Pour ma part, j'ai beaucoup aimé ce film. Certes Arcand a modifié sa recette habituelle. Cela a pu déstabiliser les fans de ses précédents films. En ce qui me concerne, j'aime bien être dérangée, déstabilisée par une oeuvre ou un spectacle.
La beauté règne partout, en effet, dans ce film. Dans les paysages et les villes: Charlevoix, Québec, même Toronto. Dans les personnages: un cercle d'amis dans la trentaine, aux visages lisses et traits agréables, sans enfants, minces et musclés comme les acteurs et actrices qui les incarnent.

Non seulement ils ont choisi de vivre dans des lieux enchanteurs, mais ils pénètrent littéralement ces beaux paysages, les parcourant pour y pratiquer la pêche, la chasse, le ski, la randonnée, le camping, le golf, le tennis... et  y faire l'amour quand l'occasion s'y prête!

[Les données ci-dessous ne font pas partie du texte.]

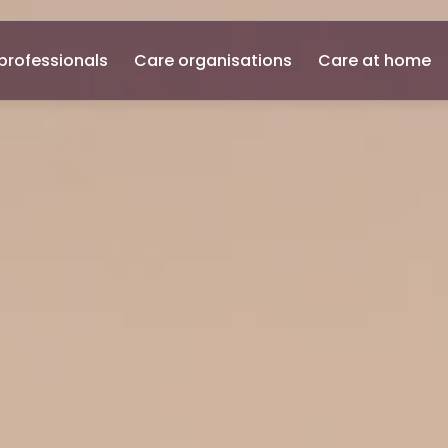
professionals
Care organisations
Care at home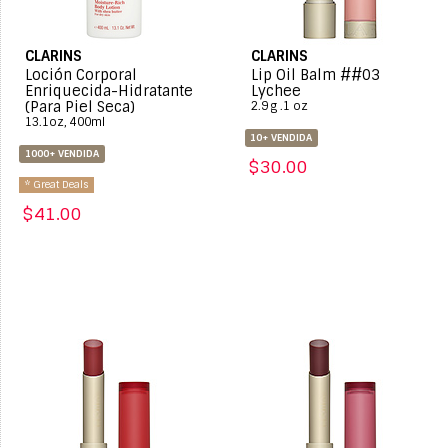
CLARINS
CLARINS
Loción Corporal
Lip Oil Balm ##03
Enriquecida-Hidratante
Lychee
(Para Piel Seca)
2.9 g .1 oz
13.1oz, 400ml
10+ VENDIDA
1000+ VENDIDA
$30.00
* Great Deals
$41.00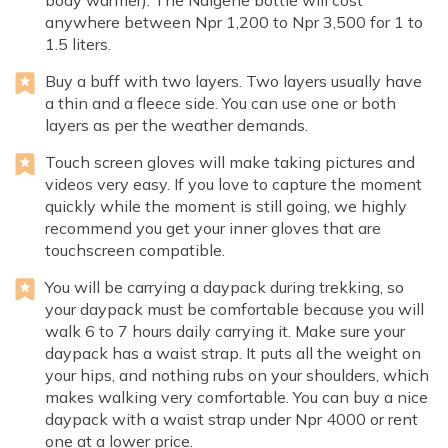
body warmer). The Nalgene bottle will cost
anywhere between Npr 1,200 to Npr 3,500 for 1 to
1.5 liters.
Buy a buff with two layers. Two layers usually have
a thin and a fleece side. You can use one or both
layers as per the weather demands.
Touch screen gloves will make taking pictures and
videos very easy. If you love to capture the moment
quickly while the moment is still going, we highly
recommend you get your inner gloves that are
touchscreen compatible.
You will be carrying a daypack during trekking, so
your daypack must be comfortable because you will
walk 6 to 7 hours daily carrying it. Make sure your
daypack has a waist strap. It puts all the weight on
your hips, and nothing rubs on your shoulders, which
makes walking very comfortable. You can buy a nice
daypack with a waist strap under Npr 4000 or rent
one at a lower price.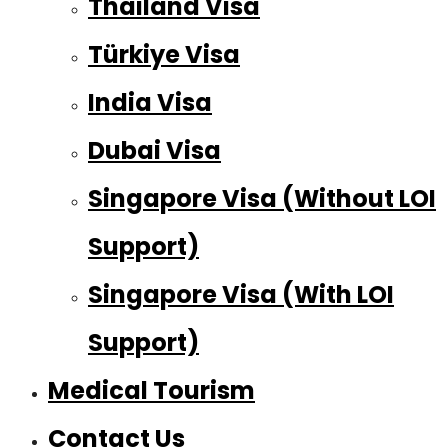
Thailand Visa
Türkiye Visa
India Visa
Dubai Visa
Singapore Visa (Without LOI
Support)
Singapore Visa (With LOI
Support)
Medical Tourism
Contact Us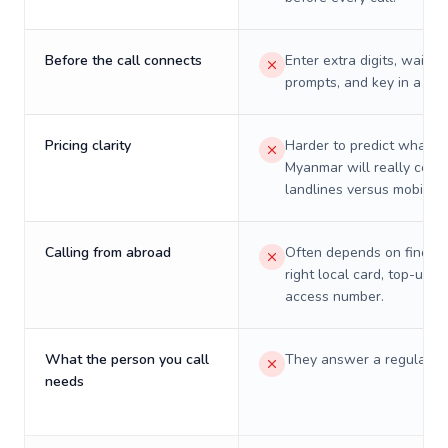
Before the call connects
Enter extra digits, wait t
prompts, and key in a PIN
Pricing clarity
Harder to predict what a 
Myanmar will really cost 
landlines versus mobiles.
Calling from abroad
Often depends on finding
right local card, top-up, o
access number.
What the person you call
They answer a regular p
needs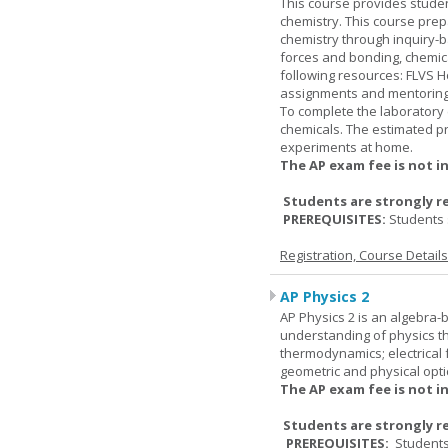
This course provides studen
chemistry. This course prep
chemistry through inquiry-b
forces and bonding, chemic
following resources: FLVS H
assignments and mentoring 
To complete the laboratory 
chemicals. The estimated pr
experiments at home.
The AP exam fee is not i
Students are strongly r
PREREQUISITES:
Students 
Registration, Course Detail
AP Physics 2
AP Physics 2 is an algebra-b
understanding of physics th
thermodynamics; electrical f
geometric and physical opti
The AP exam fee is not i
Students are strongly r
PREREQUISITES:
Students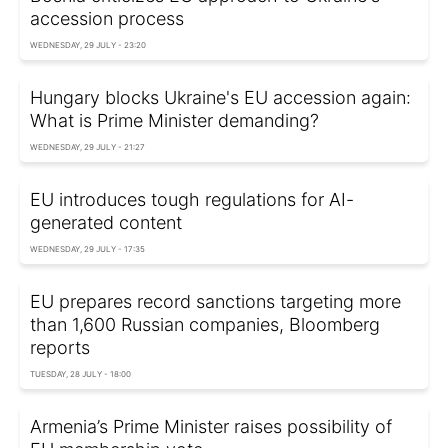
accession process
WEDNESDAY, 29 JULY - 23:20
Hungary blocks Ukraine's EU accession again:
What is Prime Minister demanding?
WEDNESDAY, 29 JULY - 21:27
EU introduces tough regulations for AI-
generated content
WEDNESDAY, 29 JULY - 17:35
EU prepares record sanctions targeting more
than 1,600 Russian companies, Bloomberg
reports
TUESDAY, 28 JULY - 18:00
Armenia’s Prime Minister raises possibility of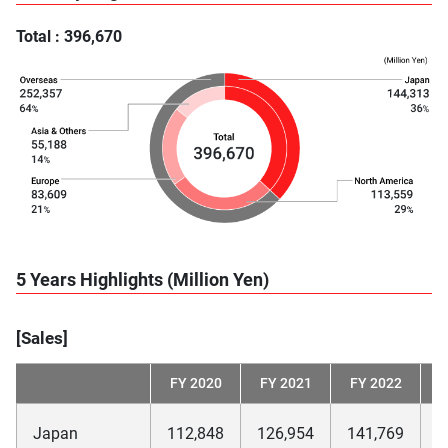
Total : 396,670
5 Years Highlights (Million Yen)
[Sales]
FY 2020
FY 2021
FY 2022
F
Japan
112,848
126,954
141,769
1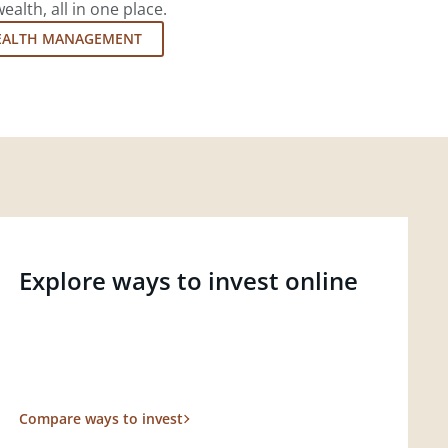
lth, all in one place.
EALTH MANAGEMENT
Explore ways to invest online
Compare ways to invest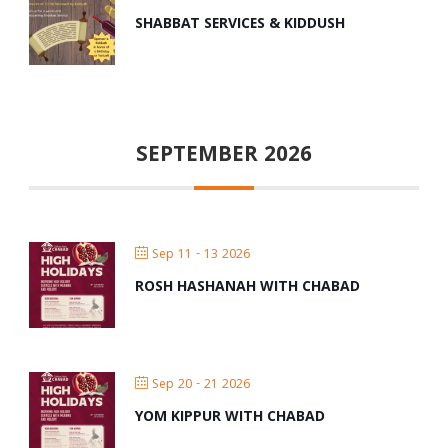
SHABBAT SERVICES & KIDDUSH
SEPTEMBER 2026
Sep 11 - 13 2026
ROSH HASHANAH WITH CHABAD
Sep 20 - 21 2026
YOM KIPPUR WITH CHABAD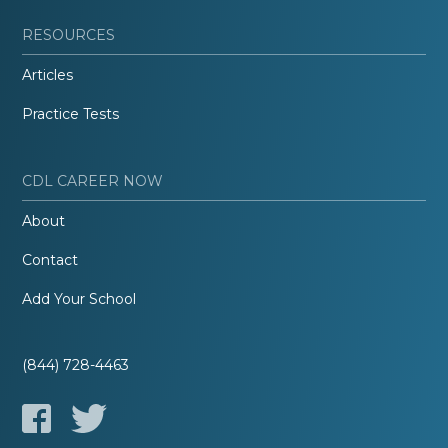
RESOURCES
Articles
Practice Tests
CDL CAREER NOW
About
Contact
Add Your School
(844) 728-4463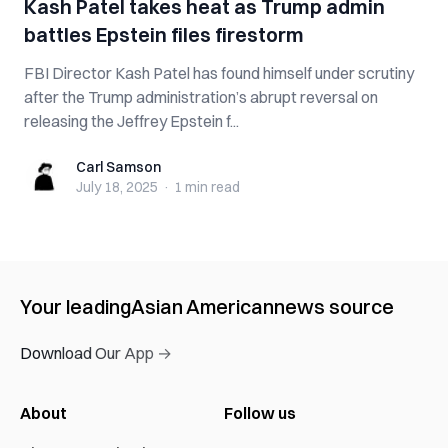
Kash Patel takes heat as Trump admin
battles Epstein files firestorm
FBI Director Kash Patel has found himself under scrutiny
after the Trump administration’s abrupt reversal on
releasing the Jeffrey Epstein f...
Carl Samson
Carl Samson
July 18, 2025
·
1 min
read
Your leading
Asian American
news source
Download Our App →
About
Follow us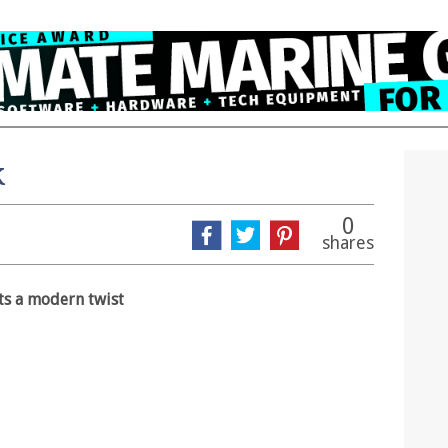
k
0
shares
ts a modern twist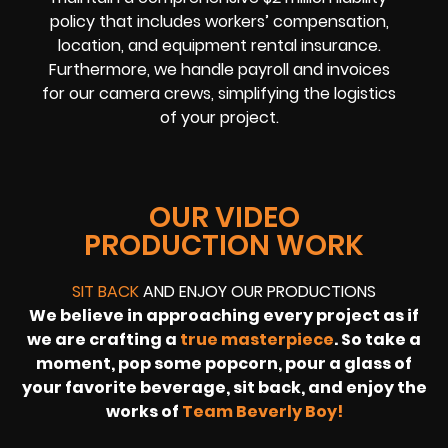
policy that includes workers’ compensation,
location, and equipment rental insurance.
Furthermore, we handle payroll and invoices
for our camera crews, simplifying the logistics
of your project.
OUR VIDEO
PRODUCTION WORK
SIT BACK
AND ENJOY OUR PRODUCTIONS
We believe in approaching every project as if
we are crafting a
true masterpiece
. So take a
moment, pop some popcorn, pour a glass of
your favorite beverage, sit back, and enjoy the
works of
Team Beverly Boy!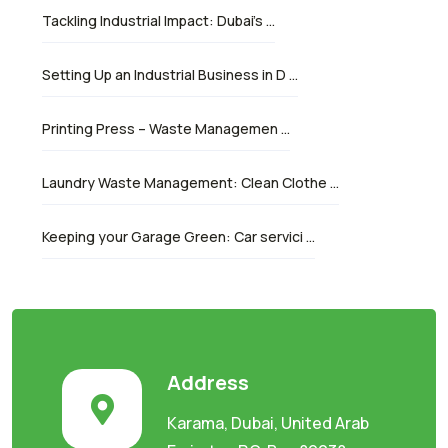
Tackling Industrial Impact: Dubai’s …
Setting Up an Industrial Business in D …
Printing Press – Waste Managemen …
Laundry Waste Management: Clean Clothe …
Keeping your Garage Green: Car servici …
Address
Karama, Dubai, United Arab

Luc (Éric Bruneau), le personnage principal qui est architecte, conçoit et construit des maisons en harmonie (harmonie? cela pourrait se discuter, mais enfin...) avec cet environnement, modernes et dotées d'immenses fenêtres:

"Je ne vois qu'infini par toutes les fenêtres"

( Charles Baudelaire)

Donc Denys Arcand plante ce décor, qu'il filme longuement, et y installe ses personnages, qu'il filme aussi longuement. Mais de l'extérieur, comme s'il promenait sur eux non pas une caméra, mais une loupe, comme celle d'un entomologiste examinant des insectes.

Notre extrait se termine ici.